Features
single-algebra provides a modular architecture where functionality can be selectively enabled through Cargo features. This allows you to include only the components you need, optimizing compilation time and binary size for your specific use case.
Available Features
Core Matrix Operations
These features are available by default and provide fundamental matrix operations:
- sparse: Core sparse matrix functionality including CsrMatrix and CscMatrix implementations with operations for summing, counting non-zeros, finding min/max values, variance computation, and normalization.
- dense: Operations on dense matrices via ndarray, including normalization and statistical functions.
Linear Algebra
- lapack: Enables LAPACK-based implementations for SVD decomposition and other linear algebra operations using
nalgebra-lapack
with OpenBLAS backend. - nalgebra: Provides integration with the nalgebra library for linear algebra operations.
- faer: Alternative linear algebra backend using the faer library, which provides fast implementations of common algorithms with pure Rust implementation.
- simba: Support for generalized mathematical operations using the simba library.
Dimensionality Reduction
The library provides specialized implementations for dimensionality reduction:
- PCA: Principal Component Analysis with configurable SVD backends
- SparsePCA: Optimized implementation for sparse matrices
- MaskedSparsePCA: PCA implementation that allows selective feature (gene) inclusion using boolean masks
Each implementation offers methods for:
- Extracting principal components
- Computing explained variance
- Feature importance calculation
- Data transformation
Similarity Measures
The library provides a collection of similarity measures through the similarity
module:
- CosineSimilarity: Measures the cosine of the angle between vectors
- EuclideanSimilarity: Distance-based similarity using Euclidean distance
- PearsonSimilarity: Correlation-based similarity using Pearson's correlation coefficient
- ManhattanSimilarity: Distance-based similarity using Manhattan distance
- JaccardSimilarity: Set-based similarity for binary or thresholded data
Note: Clustering and advanced machine learning functionality that was previously part of single-algebra has been moved to a separate library.

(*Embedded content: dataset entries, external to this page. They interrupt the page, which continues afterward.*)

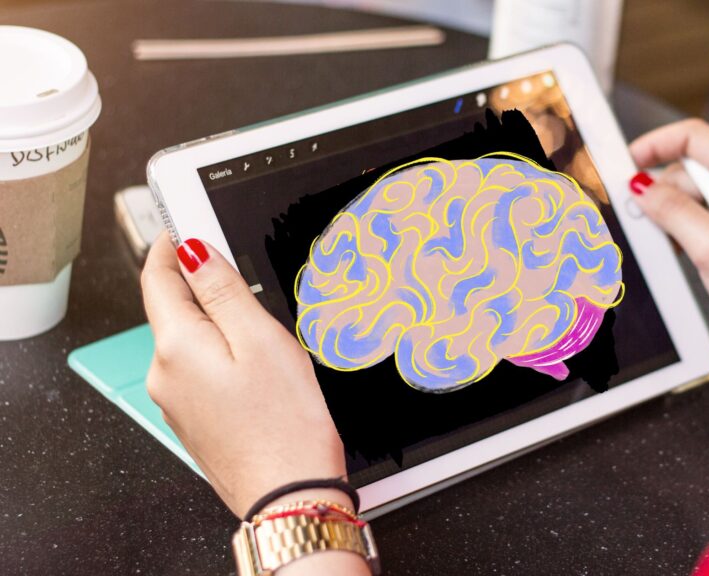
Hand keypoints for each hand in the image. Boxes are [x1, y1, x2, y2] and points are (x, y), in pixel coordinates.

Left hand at [141, 233, 347, 517]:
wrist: (290, 492)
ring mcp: (177, 399)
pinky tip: (255, 363)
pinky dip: (220, 351)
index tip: (187, 218)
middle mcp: (165, 373)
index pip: (156, 277)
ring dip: (214, 319)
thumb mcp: (261, 340)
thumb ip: (223, 291)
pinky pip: (199, 369)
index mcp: (176, 346)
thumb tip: (193, 250)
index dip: (170, 242)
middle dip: (200, 281)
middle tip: (239, 265)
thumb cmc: (285, 423)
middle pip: (171, 307)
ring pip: (188, 339)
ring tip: (260, 322)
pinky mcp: (195, 418)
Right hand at [628, 119, 708, 377]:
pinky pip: (708, 216)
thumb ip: (673, 211)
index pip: (694, 137)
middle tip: (635, 217)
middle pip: (692, 166)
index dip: (655, 144)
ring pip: (697, 194)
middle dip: (660, 187)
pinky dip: (686, 227)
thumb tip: (640, 186)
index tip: (625, 163)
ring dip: (672, 212)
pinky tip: (679, 253)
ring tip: (659, 242)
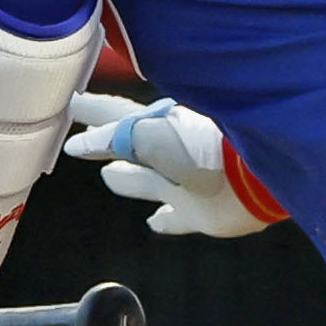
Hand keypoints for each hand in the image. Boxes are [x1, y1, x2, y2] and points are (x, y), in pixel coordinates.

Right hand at [63, 93, 274, 237]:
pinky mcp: (201, 214)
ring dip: (127, 180)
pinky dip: (163, 221)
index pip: (116, 116)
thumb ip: (116, 138)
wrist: (254, 178)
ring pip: (147, 182)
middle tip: (79, 139)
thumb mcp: (151, 136)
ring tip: (109, 176)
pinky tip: (153, 223)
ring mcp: (185, 184)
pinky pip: (175, 219)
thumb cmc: (202, 148)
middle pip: (128, 146)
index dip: (93, 111)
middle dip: (105, 142)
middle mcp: (170, 154)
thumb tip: (80, 143)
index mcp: (159, 128)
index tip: (71, 102)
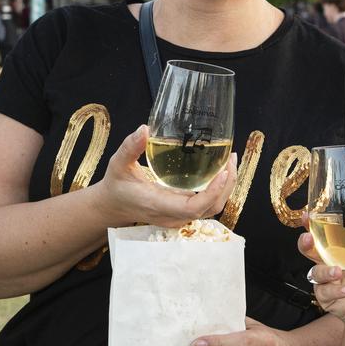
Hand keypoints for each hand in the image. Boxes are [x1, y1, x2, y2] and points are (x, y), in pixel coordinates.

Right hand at [96, 124, 235, 227]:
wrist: (113, 206)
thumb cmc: (117, 185)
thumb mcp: (118, 164)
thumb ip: (130, 147)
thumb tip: (144, 129)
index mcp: (159, 205)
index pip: (192, 208)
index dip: (211, 193)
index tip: (222, 172)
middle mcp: (173, 215)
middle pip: (210, 208)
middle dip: (226, 186)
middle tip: (231, 159)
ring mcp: (180, 216)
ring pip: (211, 208)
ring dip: (225, 188)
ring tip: (230, 162)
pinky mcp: (183, 212)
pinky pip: (207, 205)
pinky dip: (218, 189)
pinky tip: (221, 170)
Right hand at [298, 214, 344, 327]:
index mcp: (339, 250)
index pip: (321, 234)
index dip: (310, 224)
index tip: (306, 214)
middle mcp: (329, 263)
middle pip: (308, 250)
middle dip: (305, 243)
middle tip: (308, 239)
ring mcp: (327, 281)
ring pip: (315, 273)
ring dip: (324, 271)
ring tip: (338, 272)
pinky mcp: (328, 298)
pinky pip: (325, 293)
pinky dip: (335, 291)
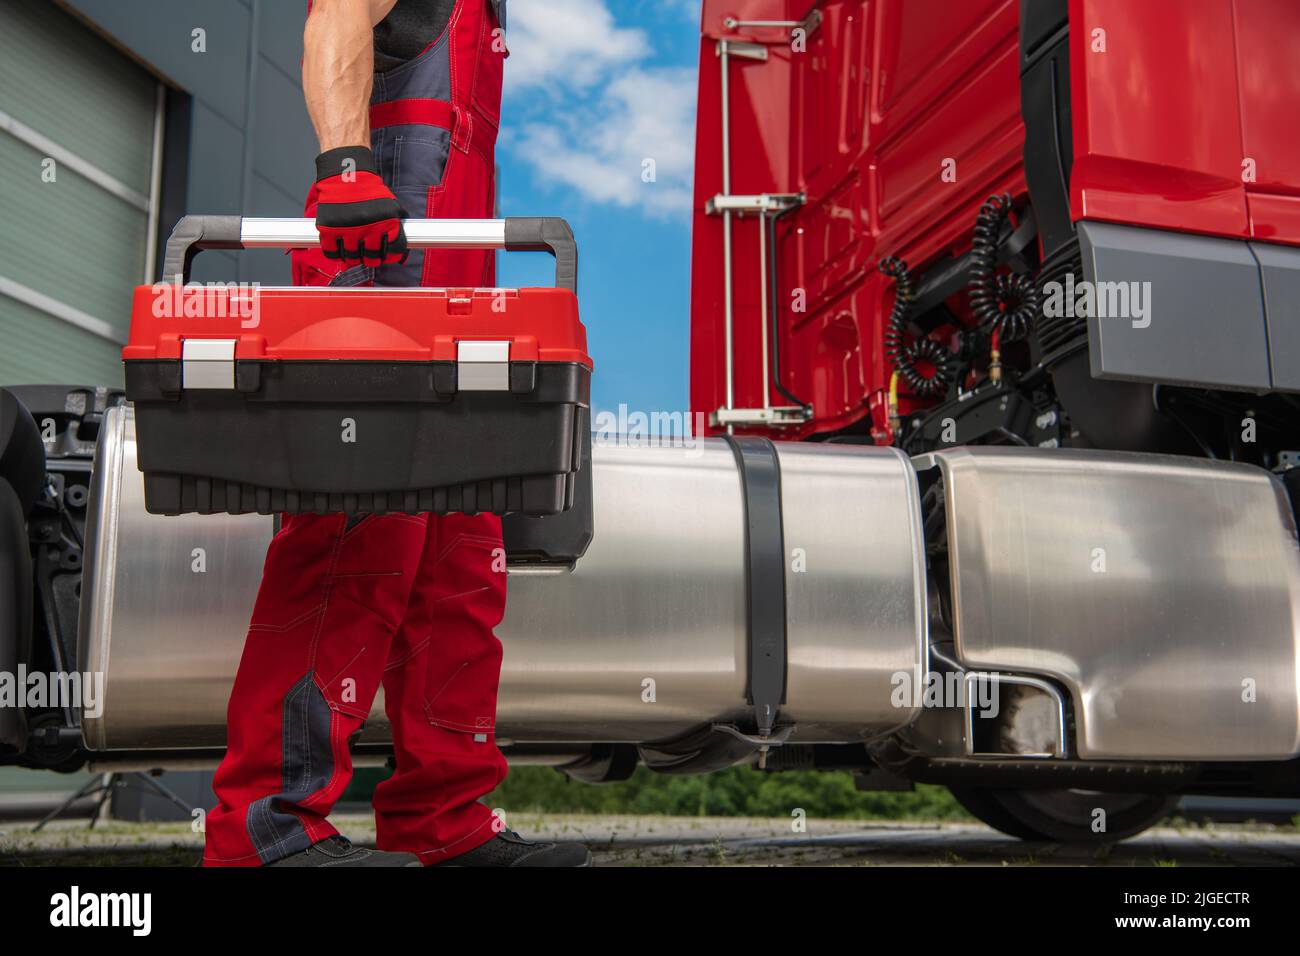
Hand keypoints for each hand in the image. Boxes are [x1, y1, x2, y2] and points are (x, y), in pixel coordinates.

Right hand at [312, 146, 407, 265]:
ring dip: (354, 258)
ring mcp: (347, 229)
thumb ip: (398, 224)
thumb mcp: (391, 205)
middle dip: (372, 259)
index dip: (391, 256)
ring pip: (352, 258)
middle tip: (369, 255)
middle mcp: (368, 228)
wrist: (346, 173)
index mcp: (387, 223)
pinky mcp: (328, 228)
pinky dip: (335, 254)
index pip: (393, 251)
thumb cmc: (369, 190)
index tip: (387, 256)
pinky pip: (332, 252)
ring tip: (354, 252)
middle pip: (371, 259)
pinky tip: (339, 250)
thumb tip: (404, 249)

If you're looking for Louvain method, Leiden algorithm, k-nearest neighbors graph construction, or community detection algorithms, please refer to the dedicated ML library in the SingleRust ecosystem. Statistical testing was moved to the crate: single-statistics.
Integration
- smartcore: Integration with the smartcore machine learning library for additional algorithms.
Note: Integration with other libraries in the SingleRust ecosystem is handled automatically. No special features are required to use single-algebra with other SingleRust components.
Feature Dependencies
Some features have dependencies on other features:
- lapack enables the
nalgebra-lapack
crate with OpenBLAS support. - faer enables the
faer
andfaer-ext
crates for pure Rust linear algebra. - simba enables the
simba
crate for additional numeric operations.
Selecting Features
You can enable specific features in your Cargo.toml
:
[dependencies]
single-algebra = { version = "0.7.0", features = ["statistics", "faer"] }
For most bioinformatics applications, we recommend enabling:
statistics
for statistical analysis capabilities- Either
faer
(pure Rust) orlapack
(with OpenBLAS) for optimized linear algebra
Feature Combinations
Different feature combinations are useful for different scenarios:
- Minimal footprint: Use default features for basic matrix operations
- Performance-focused: Enable
faer
orlapack
for optimized linear algebra - Statistical analysis: Enable the
statistics
feature for comprehensive statistical functionality
Default Configuration
By default, single-algebra is configured with minimal features to keep the dependency footprint small. For production applications, you'll typically want to enable the specific features required for your use case.
Version Compatibility
As of version 0.7.0, all features are compatible with the latest Rust compiler (1.70.0+). The library maintains backward compatibility with previous feature configurations while adding new capabilities.